Софиты начали блекнуть, потухли, погрузили зрительный зал в кромешную тьму.

Оживший луч кинопроектора проснулся, застрекотал и создал на экране рощу берёз. С краю березового подлеска ветер заколыхал золотистые колосья хлеба. Утреннее солнце разбудило бездонно синее небо и розово-малиновые облака, плывущие вдоль горизонта.

Проснулись и запели птицы на деревьях. Отчетлива стала слышна кукушка.

По сцене, на фоне лесной поляны изображенной на экране, прошли две девчушки в сарафанах. За ними пробежала ещё одна.

Камера начала подниматься над рощей всё выше и выше — пока земля не превратилась в огромный лиловый шар. Она полетела в сторону юго-запада Европы. Снизилась над Пиренейским полуостровом. Нырнула в улочки старинного испанского городка. Очутилась на городской площади рядом с журчащим фонтаном.

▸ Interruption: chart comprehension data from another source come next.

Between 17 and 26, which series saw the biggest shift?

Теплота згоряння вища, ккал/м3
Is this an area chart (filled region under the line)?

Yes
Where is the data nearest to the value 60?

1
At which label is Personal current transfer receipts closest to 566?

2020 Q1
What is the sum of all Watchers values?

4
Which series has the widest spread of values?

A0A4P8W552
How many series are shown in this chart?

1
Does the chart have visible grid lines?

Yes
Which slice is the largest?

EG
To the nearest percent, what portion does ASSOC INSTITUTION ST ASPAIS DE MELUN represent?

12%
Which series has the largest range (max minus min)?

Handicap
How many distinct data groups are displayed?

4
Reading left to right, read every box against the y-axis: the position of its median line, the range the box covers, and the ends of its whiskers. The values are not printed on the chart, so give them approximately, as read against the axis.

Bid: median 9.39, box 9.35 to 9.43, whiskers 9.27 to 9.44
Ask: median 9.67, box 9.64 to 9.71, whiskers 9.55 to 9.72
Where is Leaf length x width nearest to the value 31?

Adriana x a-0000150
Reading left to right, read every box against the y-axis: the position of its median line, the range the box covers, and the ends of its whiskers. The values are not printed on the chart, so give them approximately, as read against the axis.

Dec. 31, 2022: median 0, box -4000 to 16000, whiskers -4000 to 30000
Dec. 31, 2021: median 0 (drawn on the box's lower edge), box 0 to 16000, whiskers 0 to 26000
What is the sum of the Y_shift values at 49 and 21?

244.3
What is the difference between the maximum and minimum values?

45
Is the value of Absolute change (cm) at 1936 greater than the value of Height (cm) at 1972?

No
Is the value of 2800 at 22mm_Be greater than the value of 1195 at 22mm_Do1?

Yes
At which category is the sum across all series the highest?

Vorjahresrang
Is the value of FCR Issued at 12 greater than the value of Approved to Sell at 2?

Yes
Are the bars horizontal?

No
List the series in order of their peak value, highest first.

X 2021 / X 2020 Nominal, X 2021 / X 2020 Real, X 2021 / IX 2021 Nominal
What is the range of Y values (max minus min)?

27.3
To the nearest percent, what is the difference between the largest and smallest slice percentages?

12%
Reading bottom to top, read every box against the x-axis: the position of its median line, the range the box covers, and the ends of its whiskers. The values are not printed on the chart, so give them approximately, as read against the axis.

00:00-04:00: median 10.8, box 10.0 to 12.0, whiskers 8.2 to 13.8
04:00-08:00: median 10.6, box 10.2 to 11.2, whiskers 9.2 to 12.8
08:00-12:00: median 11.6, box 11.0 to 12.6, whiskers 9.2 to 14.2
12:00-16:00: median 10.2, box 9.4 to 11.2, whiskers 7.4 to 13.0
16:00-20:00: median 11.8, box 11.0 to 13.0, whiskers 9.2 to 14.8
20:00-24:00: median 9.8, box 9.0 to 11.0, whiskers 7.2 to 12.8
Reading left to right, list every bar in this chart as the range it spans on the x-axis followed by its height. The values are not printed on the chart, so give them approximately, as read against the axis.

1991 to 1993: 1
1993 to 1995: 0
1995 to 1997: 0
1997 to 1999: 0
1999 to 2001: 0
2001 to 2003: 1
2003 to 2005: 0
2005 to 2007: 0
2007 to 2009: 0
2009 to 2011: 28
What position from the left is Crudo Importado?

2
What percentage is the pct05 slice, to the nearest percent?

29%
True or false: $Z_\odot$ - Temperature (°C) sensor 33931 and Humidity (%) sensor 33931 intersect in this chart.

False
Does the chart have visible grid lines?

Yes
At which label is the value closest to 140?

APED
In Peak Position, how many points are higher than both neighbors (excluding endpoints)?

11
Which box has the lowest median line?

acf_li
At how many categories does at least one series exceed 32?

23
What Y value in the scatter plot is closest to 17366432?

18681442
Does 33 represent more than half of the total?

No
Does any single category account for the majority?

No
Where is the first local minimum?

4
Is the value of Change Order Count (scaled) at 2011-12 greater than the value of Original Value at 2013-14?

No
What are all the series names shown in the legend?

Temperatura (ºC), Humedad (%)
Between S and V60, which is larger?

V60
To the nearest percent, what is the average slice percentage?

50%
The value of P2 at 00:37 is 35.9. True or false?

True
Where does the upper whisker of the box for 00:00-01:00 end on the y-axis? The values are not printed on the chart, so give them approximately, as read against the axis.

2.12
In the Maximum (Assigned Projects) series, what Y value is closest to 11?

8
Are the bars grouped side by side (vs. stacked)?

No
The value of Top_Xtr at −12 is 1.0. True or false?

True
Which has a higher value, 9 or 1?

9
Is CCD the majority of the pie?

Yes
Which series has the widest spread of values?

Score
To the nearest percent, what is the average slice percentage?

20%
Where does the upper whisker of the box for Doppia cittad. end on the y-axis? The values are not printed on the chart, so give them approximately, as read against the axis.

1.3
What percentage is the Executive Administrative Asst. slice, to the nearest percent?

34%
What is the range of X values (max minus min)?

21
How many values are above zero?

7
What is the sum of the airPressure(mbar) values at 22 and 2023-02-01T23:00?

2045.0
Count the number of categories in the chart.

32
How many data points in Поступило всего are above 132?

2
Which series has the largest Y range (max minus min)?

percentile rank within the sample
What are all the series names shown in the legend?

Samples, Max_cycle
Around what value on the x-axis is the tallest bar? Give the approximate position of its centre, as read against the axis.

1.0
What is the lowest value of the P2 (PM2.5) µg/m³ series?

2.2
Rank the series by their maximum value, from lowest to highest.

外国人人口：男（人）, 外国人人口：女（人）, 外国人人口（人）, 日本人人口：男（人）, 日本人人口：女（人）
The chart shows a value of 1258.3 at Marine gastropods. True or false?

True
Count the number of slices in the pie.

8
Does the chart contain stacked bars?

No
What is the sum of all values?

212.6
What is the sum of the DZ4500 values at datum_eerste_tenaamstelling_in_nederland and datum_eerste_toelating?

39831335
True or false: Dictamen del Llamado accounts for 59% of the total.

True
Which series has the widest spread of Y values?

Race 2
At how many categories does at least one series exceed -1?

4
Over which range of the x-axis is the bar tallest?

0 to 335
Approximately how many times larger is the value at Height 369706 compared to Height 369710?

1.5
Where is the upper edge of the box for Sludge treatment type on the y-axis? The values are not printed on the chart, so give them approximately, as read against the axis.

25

Где-то вдали проснулась музыка.

В зале зазвучали робкие хлопки зрителей.

С краю сцены послышались удары палочек о барабаны.

Музыка стала громче. Максимально насытила колонки звуком.

Хлопки усилились и слились воедино с ударной установкой.

На сцену в ярких театральных костюмах парами появились танцоры.

Перебирая струны, из круга завертевшегося хоровода, выделился исполнитель, с длинными, закрывающими лицо смоляными волосами. Парень склонил голову, чутко повёл гитарой, а затем в зал полились мелодичные аккорды. (Очень похожие на те, что будут исполнены в будущем Антонио Бандерасом в фильме «Отчаянный»)…

   Сой ун омбре муй онрадо

   Ке ме густа ло мехор

   А мухерес но ме фальтан

   Ни эль динеро ни эль амор…

Жгучий «кабальеро» всё больше и больше ускорял темп: Он ритмично задвигался, стал страстно размахивать грифом инструмента, заметался по сцене как пойманный зверь.

Аплодисменты становилась многочисленнее.

Декорации казалось ожили, налились живительной силой и красками.

Люди на задних рядах начали подниматься с кресел, чтобы лучше видеть происходящее.